Many former political prisoners have struggled to find work, much less go into commerce, since their release into an economy coming out of several decades of misguided military rule and economic sanctions—and where unemployment is thought to be nearly 40 percent.
Bo Bo Tun said the government has a responsibility to help former prisoners, given that they were jailed unfairly and many lost their youth to jail time.
“Because of them, political prisoners were facing poverty during imprisonment and some have died both in jail and outside of jail because of the injuries received from prison,” he said.
Bo Bo Tun’s anger was echoed by Tin Maung Oo, who was jailed four times between 1996 and 2008, struggling to maintain or restart several enterprises along the way. “Government should draw up policy in Parliament for that because they have responsibility for political prisoners’ reintegration,” he said.
For a man with an engineering background like Zaw Ye Win, Burma’s economic glasnost and a changing car market meant a business opportunity and a chance to jump-start a career stalled by a government that jailed many of its best and brightest.
But he knows that such success is impossible for many other former prisoners. “Many political prisoners did not have any training or background to even get a job,” said Zaw Ye Win.
And for those former political prisoners who are running a business, there are the same challenges as those facing other entrepreneurs in Burma—where less than 30 percent of the population has electricity and less than 10 percent of people use a mobile phone or are online.
“To set up business, [the] main difficulty is capital. If just myself alone, I can’t afford it, so I collaborate with my friends involved in politics who have the same opinion with me,” said Bo Bo Tun, a testament, on the one hand, to how difficult it has been to get loan in Burma’s ossified, albeit now reforming, banking system; and on the other, to how the former political prisoner fraternity sometimes looks out for one another.
“One of my political colleagues gave me his jewelry to use as capital,” said Tin Maung Oo, discussing how he had to scratch around for money to restart his Rangoon glassware business after he was released.
Some former prisoners are hopeful that business conditions will improve in Burma, as new laws are passed.
“If we keep up the reform momentum, we will in time see our economy develop,” said Ye Min. “If the government helps the people get land, and makes it easier to get project financing, then people will have a better chance to do business.”

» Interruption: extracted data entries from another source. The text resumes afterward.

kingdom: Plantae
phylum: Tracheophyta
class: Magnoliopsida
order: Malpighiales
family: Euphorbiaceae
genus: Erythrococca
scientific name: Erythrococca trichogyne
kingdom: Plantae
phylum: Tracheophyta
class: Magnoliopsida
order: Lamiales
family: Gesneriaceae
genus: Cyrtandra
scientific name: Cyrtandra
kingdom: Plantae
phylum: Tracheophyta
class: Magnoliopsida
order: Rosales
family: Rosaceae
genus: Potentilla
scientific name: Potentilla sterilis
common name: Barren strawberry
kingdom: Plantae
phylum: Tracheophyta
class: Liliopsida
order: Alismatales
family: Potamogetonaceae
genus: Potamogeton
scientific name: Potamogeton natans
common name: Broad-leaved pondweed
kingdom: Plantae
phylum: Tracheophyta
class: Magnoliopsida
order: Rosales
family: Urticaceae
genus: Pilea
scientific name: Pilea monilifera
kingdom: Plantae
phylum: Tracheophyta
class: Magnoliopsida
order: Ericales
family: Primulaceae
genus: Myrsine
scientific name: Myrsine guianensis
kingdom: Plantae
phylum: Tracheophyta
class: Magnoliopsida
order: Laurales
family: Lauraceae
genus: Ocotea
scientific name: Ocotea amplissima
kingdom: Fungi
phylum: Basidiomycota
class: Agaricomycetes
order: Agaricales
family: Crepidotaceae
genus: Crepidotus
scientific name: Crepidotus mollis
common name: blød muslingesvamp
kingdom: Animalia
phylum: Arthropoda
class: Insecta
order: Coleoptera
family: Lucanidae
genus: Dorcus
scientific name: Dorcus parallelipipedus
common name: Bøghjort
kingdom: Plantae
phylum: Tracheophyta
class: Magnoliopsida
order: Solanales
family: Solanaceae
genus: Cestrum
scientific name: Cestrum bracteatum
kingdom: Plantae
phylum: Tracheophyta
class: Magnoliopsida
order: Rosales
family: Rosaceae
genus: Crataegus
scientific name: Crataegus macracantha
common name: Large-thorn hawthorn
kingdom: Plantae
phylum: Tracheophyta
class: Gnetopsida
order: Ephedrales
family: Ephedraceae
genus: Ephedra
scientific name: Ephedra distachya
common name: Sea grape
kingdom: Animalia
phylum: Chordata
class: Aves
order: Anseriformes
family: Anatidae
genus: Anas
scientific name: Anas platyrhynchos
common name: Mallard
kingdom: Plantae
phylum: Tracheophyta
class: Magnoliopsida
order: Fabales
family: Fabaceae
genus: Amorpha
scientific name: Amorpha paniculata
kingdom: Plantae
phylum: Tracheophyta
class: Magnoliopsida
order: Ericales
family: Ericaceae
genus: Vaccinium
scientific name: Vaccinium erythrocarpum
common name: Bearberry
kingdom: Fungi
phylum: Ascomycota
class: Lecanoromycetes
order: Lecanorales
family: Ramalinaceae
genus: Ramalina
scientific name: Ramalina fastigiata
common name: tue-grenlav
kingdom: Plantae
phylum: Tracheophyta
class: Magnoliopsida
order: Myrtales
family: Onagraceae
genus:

Back at Engine Doctor Engineering, Zaw Ye Win’s days are full. “We have around 15 customers a week, people whose cars we can diagnose or repair,” he said. But most of the time is spent on teaching new tricks to some of Rangoon’s thousands of old and young mechanics. “We have 15 staff, and so far have trained more than 400 mechanics,” he said, clearly revved-up by the challenge of running a new and much-needed business in Burma’s biggest city.